Graduating from Proprietary to Open Source Models in Production
Ai in Production
Slides: https://docs.google.com/presentation/d/1RnoNUYjTl_tmwoGbjWpd8Lg297UQUHbSZz16oN-WIkk/edit?usp=drive_link
Demetrios [00:00:00]: I'm excited to have my man Philip join us. Philip, what's up, dude?
Philip Kiely [00:00:05]: Hey, everyone. How's it going? I'm really excited to be here. Everything coming through loud and clear?
Demetrios [00:00:10]: Yep, yep. You don't hear me double echo, triple echo, do you?
Philip Kiely [00:00:15]: I think there's an echo.
Demetrios [00:00:18]: That's the special effects that I put on my voice to sound cooler, but I can quickly ease the pain by getting off the stage and letting you present all about how you can go from proprietary to open source models, which is a very hot topic and lots of people thinking about in here. So I'll get out of here, I'll get this QR code out of here, and I'll let you do your magic, man. I'll be back in about 20 minutes. 25 minutes.
Philip Kiely [00:00:49]: Awesome. Thank you so much. Unfortunately, I left my excellent hat at home, but. Hi, I'm Philip, I'm from base ten, and today I'm going to be talking about graduating from proprietary to open source models. So I have here a little intro slide. While I go through this, what I want you to do is go to chat, drop your name, drop where you're calling in from today, so I can get to know who I'm speaking with today. With the virtual conference, it's sometimes hard to make that connection, but I really want this to feel like we're all in the same room together. So, I'm Philip, I do developer relations at base ten, and I'm calling in from Chicago.
Philip Kiely [00:01:26]: A little fun fact about me is I'm a big martial arts fan. I'm going to drop a couple of metaphors like that throughout the presentation. And my favorite open source model is playground v two, aesthetic, which you're going to see a whole ton of today. So we've got 20 minutes together and what are we going to cover? So I've got three topics for you today. Number one, we're going to cover the benefits of open source models. We're going to talk about how you can own your data end to end and ensure security, compliance, observability, reliability, all that great stuff. We're going to talk about open source as best in class models. If your model isn't any good, it doesn't really matter what else you're building on top of it.

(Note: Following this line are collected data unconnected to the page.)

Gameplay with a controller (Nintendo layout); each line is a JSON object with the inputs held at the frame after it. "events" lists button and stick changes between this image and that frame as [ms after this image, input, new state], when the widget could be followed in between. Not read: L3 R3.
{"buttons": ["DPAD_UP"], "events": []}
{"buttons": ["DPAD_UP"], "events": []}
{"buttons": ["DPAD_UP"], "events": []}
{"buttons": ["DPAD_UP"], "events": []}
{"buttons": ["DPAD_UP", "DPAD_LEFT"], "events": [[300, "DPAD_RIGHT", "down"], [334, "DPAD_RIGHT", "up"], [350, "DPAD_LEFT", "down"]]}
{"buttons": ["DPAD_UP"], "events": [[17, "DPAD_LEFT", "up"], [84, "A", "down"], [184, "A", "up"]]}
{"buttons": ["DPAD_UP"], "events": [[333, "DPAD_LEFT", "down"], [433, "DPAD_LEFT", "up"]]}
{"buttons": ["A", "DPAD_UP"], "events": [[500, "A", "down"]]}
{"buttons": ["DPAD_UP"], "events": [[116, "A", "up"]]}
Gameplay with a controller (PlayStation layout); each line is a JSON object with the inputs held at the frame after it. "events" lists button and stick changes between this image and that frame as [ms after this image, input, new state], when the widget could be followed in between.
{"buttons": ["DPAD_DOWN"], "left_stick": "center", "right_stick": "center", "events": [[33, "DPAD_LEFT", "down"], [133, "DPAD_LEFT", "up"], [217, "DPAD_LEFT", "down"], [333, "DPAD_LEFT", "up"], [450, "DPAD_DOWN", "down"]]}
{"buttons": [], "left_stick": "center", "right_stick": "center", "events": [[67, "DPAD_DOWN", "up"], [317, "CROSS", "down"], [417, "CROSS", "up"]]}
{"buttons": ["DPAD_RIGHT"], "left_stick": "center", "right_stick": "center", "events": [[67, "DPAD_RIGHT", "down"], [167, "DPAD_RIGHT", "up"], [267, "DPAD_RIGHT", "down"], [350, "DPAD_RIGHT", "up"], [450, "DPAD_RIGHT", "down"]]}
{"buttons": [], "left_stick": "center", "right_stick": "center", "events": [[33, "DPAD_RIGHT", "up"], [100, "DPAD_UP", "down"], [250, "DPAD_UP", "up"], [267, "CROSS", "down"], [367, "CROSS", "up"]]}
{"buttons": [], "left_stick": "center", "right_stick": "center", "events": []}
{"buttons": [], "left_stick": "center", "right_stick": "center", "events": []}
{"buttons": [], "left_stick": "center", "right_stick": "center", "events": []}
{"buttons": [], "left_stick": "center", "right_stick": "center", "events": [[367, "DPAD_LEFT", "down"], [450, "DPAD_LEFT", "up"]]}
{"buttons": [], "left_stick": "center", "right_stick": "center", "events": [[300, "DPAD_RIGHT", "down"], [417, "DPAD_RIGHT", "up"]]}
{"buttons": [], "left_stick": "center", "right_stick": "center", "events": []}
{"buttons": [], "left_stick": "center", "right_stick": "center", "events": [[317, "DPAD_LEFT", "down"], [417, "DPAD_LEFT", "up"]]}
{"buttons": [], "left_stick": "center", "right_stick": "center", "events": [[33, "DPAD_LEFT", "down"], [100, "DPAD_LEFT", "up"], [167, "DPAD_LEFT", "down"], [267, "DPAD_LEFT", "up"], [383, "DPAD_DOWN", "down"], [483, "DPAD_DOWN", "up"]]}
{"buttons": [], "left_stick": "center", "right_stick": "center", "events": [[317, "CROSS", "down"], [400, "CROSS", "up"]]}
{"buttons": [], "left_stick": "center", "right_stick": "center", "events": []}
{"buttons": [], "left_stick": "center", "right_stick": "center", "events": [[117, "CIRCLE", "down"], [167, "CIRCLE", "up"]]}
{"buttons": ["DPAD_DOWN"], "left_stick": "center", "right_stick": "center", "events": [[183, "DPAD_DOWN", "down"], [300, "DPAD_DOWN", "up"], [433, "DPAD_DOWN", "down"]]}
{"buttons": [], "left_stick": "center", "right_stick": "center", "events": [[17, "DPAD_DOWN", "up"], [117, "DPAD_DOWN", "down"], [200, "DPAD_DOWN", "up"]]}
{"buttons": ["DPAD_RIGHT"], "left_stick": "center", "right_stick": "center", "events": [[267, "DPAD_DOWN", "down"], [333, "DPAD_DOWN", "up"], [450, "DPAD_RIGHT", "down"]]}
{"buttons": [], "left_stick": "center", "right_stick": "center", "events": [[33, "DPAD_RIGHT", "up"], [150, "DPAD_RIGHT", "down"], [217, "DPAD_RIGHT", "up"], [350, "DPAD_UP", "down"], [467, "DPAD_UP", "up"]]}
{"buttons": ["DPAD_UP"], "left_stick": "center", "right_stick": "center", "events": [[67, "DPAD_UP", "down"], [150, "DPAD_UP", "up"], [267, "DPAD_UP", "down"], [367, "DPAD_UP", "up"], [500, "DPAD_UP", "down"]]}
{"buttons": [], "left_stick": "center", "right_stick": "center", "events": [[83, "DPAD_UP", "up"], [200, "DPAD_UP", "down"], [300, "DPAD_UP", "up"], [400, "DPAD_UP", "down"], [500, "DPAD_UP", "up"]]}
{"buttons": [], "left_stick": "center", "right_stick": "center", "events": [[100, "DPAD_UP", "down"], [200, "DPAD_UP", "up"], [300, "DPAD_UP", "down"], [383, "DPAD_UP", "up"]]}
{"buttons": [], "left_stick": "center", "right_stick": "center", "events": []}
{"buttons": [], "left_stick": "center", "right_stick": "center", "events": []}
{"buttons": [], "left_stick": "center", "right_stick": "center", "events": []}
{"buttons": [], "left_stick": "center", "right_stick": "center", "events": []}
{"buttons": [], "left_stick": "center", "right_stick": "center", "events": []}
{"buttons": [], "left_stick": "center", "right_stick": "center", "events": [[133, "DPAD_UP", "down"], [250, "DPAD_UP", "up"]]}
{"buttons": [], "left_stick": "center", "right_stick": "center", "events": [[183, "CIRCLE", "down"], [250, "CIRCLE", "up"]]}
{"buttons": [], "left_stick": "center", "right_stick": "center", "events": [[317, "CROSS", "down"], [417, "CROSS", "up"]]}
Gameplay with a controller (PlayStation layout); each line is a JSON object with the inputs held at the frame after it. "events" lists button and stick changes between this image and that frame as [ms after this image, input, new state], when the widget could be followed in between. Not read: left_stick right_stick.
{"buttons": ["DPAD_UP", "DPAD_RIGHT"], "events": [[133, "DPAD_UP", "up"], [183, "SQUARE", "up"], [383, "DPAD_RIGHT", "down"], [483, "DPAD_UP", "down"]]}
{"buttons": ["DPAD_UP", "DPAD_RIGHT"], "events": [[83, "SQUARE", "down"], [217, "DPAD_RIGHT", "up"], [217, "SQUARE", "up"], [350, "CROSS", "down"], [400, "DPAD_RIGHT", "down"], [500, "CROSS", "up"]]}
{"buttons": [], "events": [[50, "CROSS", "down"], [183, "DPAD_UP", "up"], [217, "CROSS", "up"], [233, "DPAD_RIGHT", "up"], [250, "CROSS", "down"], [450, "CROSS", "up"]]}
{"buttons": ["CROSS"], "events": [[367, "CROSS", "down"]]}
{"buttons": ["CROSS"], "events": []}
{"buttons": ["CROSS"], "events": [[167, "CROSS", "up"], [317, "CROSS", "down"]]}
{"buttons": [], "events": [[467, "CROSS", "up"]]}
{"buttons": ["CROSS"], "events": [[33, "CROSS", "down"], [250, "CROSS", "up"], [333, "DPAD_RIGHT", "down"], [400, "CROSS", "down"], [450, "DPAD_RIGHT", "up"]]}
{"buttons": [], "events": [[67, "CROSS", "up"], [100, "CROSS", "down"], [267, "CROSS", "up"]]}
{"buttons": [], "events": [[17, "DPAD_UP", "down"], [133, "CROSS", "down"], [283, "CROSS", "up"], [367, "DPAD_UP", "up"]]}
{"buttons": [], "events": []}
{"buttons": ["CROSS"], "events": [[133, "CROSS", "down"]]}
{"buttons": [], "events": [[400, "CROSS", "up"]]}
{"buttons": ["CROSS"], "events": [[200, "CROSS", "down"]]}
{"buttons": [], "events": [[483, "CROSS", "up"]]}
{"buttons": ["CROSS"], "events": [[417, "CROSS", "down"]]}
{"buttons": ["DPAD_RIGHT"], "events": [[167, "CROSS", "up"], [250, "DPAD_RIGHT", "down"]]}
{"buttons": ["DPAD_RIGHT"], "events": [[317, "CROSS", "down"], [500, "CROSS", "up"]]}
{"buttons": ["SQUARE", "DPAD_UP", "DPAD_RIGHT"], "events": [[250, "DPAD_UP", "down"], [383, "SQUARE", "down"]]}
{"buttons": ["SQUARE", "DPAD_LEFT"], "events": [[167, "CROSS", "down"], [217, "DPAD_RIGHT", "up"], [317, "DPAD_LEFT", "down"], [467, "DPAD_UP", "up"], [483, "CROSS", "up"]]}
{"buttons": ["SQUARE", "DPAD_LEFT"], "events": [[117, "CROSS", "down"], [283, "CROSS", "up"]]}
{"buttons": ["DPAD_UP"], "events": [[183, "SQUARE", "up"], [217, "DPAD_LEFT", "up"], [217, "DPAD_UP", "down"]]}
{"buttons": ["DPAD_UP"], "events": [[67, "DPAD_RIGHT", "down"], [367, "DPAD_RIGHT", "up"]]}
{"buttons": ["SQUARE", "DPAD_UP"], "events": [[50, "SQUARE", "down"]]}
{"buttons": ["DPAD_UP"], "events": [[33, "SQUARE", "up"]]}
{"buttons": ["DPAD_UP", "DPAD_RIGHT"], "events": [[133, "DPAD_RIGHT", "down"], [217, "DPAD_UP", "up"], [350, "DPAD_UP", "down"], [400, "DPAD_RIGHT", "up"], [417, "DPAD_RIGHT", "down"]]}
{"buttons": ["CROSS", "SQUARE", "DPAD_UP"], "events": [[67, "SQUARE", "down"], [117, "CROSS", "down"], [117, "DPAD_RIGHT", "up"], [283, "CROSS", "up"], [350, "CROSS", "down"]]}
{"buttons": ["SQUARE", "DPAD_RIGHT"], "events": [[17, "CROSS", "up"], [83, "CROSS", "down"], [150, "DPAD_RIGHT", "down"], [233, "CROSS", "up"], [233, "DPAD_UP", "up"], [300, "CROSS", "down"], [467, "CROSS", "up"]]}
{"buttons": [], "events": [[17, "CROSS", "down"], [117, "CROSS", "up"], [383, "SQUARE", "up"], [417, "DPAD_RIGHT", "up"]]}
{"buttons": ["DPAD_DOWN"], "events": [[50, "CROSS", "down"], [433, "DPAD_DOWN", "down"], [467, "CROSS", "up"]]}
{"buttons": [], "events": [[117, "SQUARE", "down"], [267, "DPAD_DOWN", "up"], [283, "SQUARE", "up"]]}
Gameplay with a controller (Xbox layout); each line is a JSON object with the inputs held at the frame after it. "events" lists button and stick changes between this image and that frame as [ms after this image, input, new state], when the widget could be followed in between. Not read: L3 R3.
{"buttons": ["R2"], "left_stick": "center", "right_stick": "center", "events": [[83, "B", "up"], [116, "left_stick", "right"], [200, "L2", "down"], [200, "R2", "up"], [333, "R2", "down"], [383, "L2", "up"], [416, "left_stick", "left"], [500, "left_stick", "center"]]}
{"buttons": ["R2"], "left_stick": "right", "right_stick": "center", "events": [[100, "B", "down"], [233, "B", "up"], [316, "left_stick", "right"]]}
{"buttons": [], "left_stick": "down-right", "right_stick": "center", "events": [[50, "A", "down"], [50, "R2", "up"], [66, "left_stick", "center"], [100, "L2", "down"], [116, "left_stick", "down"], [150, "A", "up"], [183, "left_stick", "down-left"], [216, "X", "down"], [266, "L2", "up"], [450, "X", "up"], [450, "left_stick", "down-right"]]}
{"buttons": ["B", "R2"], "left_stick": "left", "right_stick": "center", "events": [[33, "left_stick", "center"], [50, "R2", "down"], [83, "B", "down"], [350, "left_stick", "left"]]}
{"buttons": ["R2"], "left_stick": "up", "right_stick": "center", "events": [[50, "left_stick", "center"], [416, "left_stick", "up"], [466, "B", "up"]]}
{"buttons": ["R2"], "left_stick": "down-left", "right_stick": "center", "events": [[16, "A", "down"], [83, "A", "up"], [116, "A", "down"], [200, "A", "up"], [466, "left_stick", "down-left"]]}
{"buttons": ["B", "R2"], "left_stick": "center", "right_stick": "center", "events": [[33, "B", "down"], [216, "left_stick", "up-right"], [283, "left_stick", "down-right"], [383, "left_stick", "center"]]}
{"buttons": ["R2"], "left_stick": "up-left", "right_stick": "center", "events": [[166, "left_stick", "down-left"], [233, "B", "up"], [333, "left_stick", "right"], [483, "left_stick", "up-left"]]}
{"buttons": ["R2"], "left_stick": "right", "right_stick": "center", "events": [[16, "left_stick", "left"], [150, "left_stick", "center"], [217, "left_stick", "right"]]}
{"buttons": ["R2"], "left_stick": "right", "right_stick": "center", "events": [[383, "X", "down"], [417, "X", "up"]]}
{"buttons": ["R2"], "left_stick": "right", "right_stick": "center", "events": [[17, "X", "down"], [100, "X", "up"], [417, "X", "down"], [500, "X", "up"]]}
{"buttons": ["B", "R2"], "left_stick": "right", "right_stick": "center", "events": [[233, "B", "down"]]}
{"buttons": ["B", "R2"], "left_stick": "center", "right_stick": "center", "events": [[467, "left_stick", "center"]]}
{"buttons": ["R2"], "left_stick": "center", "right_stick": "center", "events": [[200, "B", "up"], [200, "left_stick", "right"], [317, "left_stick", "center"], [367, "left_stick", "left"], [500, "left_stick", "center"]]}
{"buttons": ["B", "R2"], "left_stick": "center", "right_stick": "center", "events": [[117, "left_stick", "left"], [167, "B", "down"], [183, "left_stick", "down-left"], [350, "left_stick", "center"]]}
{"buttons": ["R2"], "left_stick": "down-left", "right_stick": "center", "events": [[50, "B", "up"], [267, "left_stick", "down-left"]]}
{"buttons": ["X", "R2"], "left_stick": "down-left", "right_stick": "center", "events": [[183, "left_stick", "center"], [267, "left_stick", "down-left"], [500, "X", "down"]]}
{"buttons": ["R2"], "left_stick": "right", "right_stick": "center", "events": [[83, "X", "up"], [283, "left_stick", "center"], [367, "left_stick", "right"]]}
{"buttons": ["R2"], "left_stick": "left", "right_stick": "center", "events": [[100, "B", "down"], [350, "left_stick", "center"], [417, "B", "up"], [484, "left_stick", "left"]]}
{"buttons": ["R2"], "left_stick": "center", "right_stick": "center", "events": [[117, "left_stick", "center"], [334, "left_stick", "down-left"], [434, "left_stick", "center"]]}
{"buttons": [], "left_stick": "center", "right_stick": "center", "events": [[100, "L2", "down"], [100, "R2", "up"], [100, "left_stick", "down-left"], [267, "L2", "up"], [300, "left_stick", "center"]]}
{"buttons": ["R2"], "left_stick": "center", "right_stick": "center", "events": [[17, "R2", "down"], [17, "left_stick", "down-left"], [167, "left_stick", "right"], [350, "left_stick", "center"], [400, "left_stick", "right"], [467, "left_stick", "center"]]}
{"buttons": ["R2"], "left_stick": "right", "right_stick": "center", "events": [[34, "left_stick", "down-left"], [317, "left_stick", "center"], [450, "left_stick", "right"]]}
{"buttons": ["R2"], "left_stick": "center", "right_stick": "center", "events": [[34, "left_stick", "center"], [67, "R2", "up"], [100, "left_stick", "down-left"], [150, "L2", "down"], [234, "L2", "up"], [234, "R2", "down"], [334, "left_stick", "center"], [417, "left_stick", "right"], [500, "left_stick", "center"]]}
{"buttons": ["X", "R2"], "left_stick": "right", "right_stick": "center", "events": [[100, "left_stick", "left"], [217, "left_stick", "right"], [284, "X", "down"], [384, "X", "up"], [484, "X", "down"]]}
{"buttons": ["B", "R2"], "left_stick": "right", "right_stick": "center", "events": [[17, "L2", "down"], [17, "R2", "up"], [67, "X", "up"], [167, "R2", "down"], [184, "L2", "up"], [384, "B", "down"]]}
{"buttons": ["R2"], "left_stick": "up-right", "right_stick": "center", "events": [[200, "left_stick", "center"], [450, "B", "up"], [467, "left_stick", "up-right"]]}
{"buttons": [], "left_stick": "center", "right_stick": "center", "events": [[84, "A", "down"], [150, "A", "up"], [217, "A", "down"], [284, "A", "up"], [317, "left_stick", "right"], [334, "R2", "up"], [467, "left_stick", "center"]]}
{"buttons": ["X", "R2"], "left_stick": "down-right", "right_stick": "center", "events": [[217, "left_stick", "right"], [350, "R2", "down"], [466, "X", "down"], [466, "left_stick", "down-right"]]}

Philip Kiely [00:02:06]: So we're going to make sure that we're getting really high quality models and getting the best results out of those models. And then finally, we're going to talk about getting this into production because this is the AI in production conference. So we're going to talk about how you build an inference endpoint, which is basically a way to make a request, have it run your model for you and give you the. Let's, let's jump in. Let's get started. I'm seeing some great hellos in the chat. Hello to Utah, to New Orleans, to Philly. I was just there last weekend.
Philip Kiely [00:02:39]: Awesome. So what is an open source model? This can be a little bit of a subject of debate, so I'm going to make sure that just for this presentation, an open source model is any model where you can grab the weights, grab them off, hugging face or GitHub or wherever you can grab those weights. You can grab a gpu, either a GPU on your computer or a gpu on the cloud, and you can run that model. So this is not going to be something like GPT four. That's going to be a proprietary model. We're going to be talking about open source models like stable diffusion, where you can kind of own your whole infrastructure end to end. All right, so what are the benefits of open source models? If you've ever used an open source model in production, by the way, I'd be really curious to know what benefits you got. So if you could go in chat and let me know what benefits you found from open source models, I would love to hear it.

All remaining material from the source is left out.